WHAT THE TASK ASKS: Which lines in the records below contain the word "latitude"? Return every such line in full.

DATA TO PROCESS:
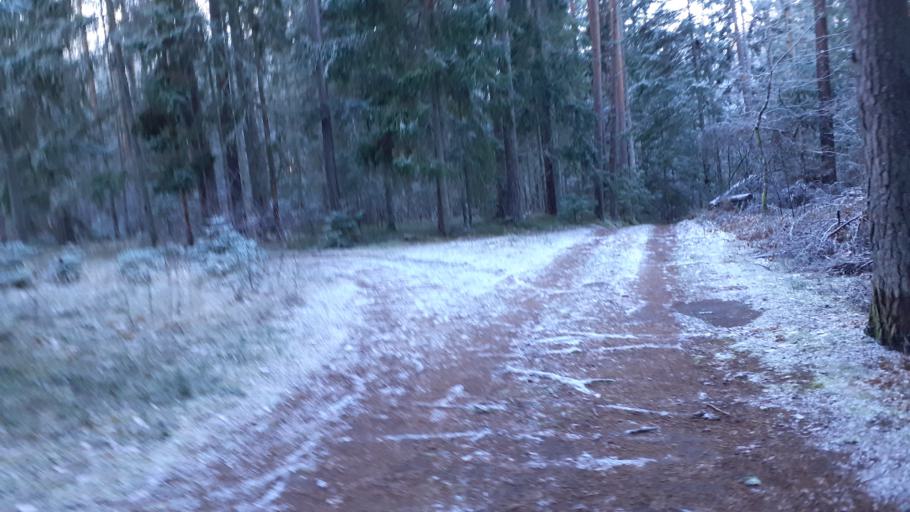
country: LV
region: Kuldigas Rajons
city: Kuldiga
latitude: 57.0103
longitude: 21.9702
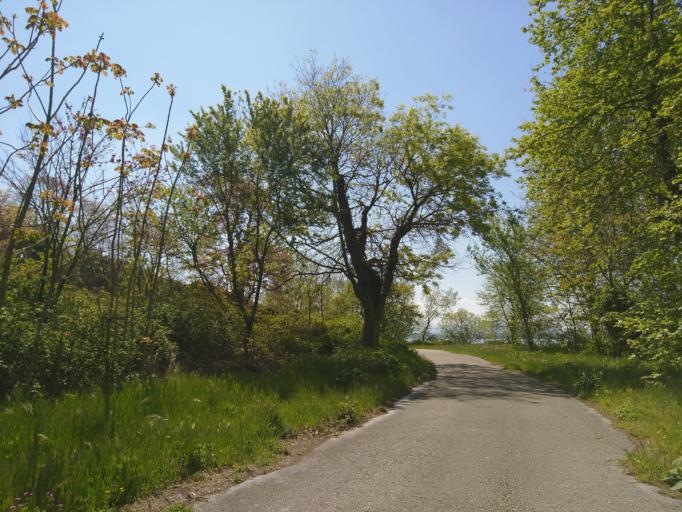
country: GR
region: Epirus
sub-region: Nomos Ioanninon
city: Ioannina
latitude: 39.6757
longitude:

...

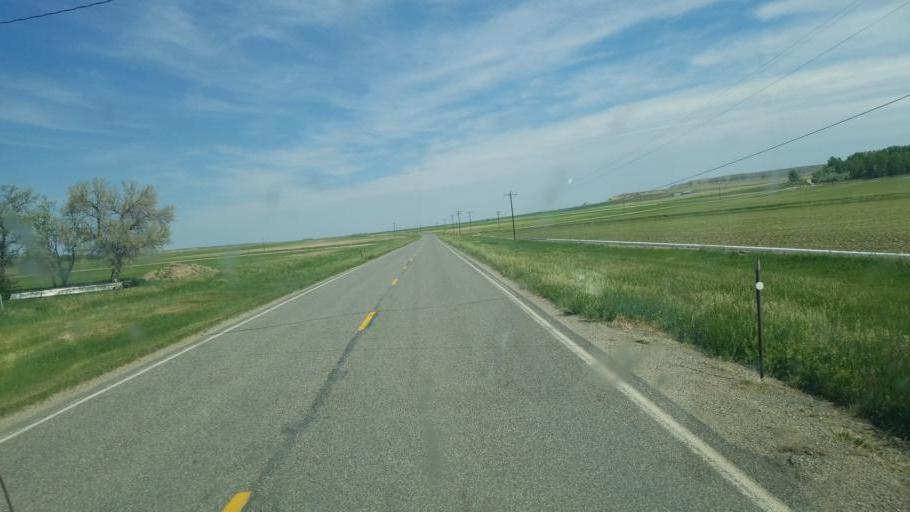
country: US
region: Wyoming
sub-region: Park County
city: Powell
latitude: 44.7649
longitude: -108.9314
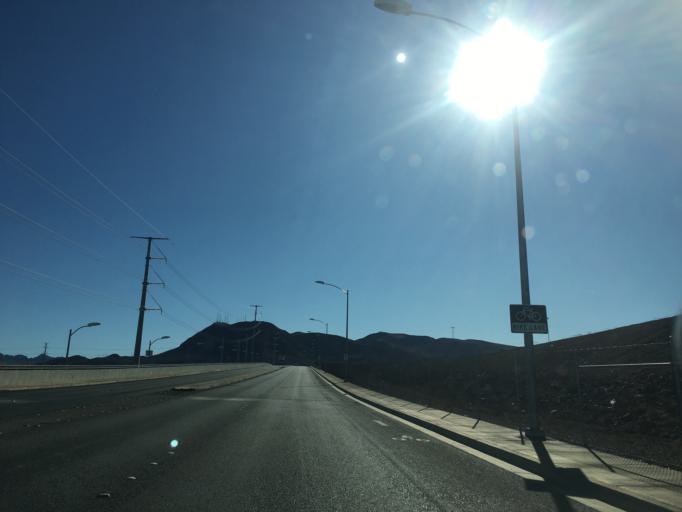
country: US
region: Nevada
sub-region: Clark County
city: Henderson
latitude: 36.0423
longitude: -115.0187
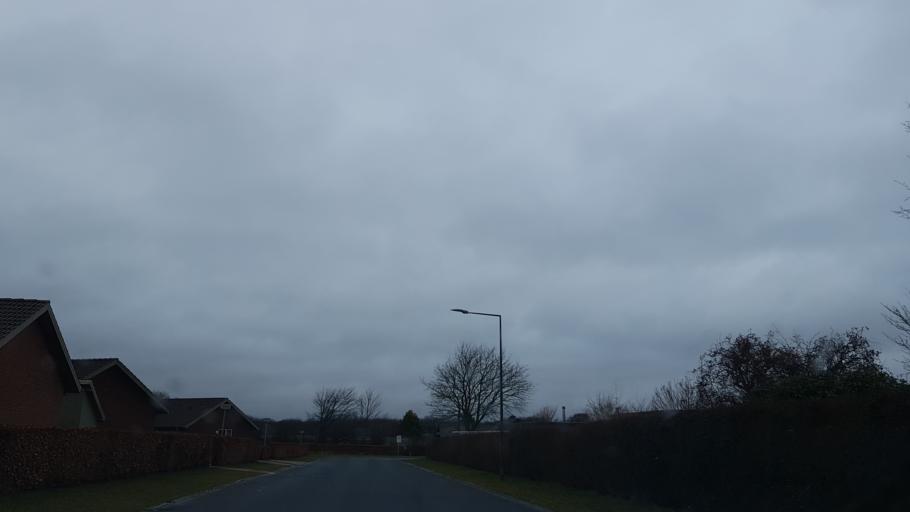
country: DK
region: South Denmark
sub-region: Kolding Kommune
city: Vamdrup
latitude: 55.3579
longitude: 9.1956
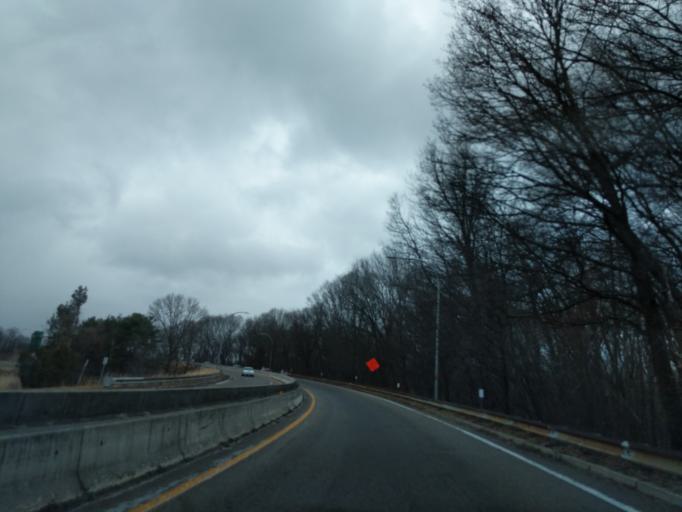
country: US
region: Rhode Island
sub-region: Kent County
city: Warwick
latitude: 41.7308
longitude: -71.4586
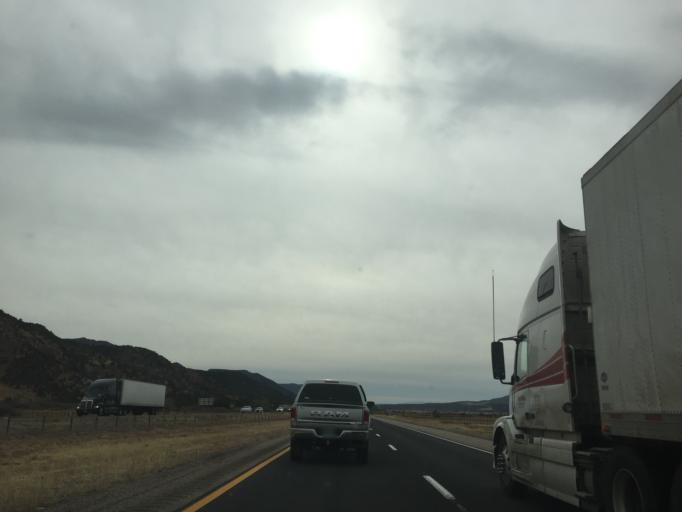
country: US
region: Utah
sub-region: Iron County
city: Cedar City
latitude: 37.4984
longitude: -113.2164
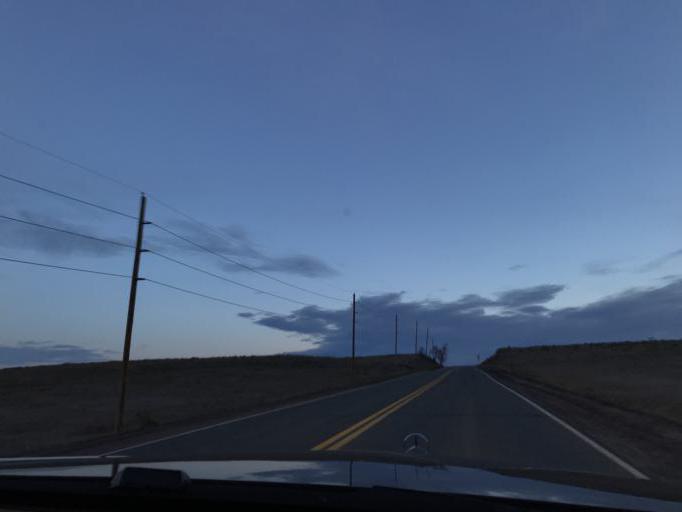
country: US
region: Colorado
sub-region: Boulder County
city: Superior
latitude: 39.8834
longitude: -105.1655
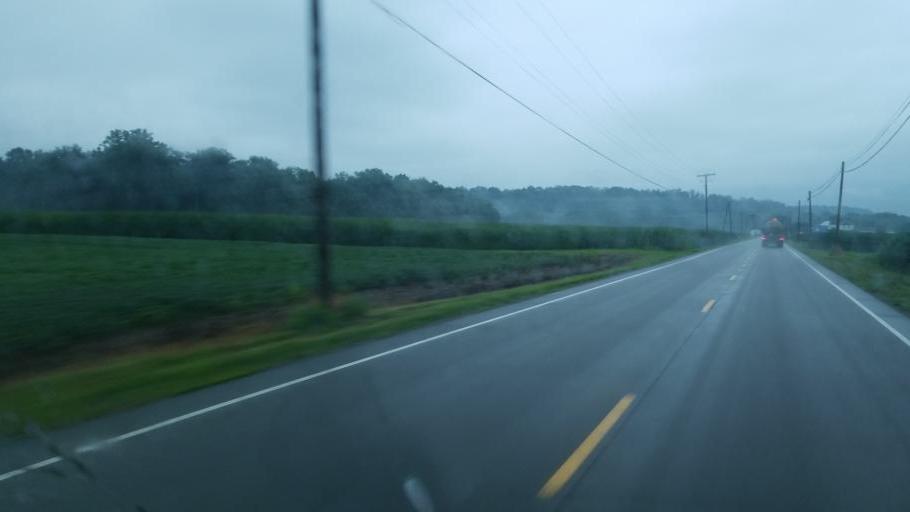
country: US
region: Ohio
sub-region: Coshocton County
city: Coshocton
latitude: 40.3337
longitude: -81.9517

--

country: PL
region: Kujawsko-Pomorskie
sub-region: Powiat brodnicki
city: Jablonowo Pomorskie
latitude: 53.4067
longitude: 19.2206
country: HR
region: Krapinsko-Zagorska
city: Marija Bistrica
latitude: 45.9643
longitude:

ANSWER IN FULL:
latitude: 57.0103
latitude: 39.6757
latitude: 44.7649
latitude: 36.0423
latitude: 55.3579
latitude: 41.7308
latitude: 37.4984
latitude: 39.8834
latitude: 40.3337
latitude: 53.4067
latitude: 45.9643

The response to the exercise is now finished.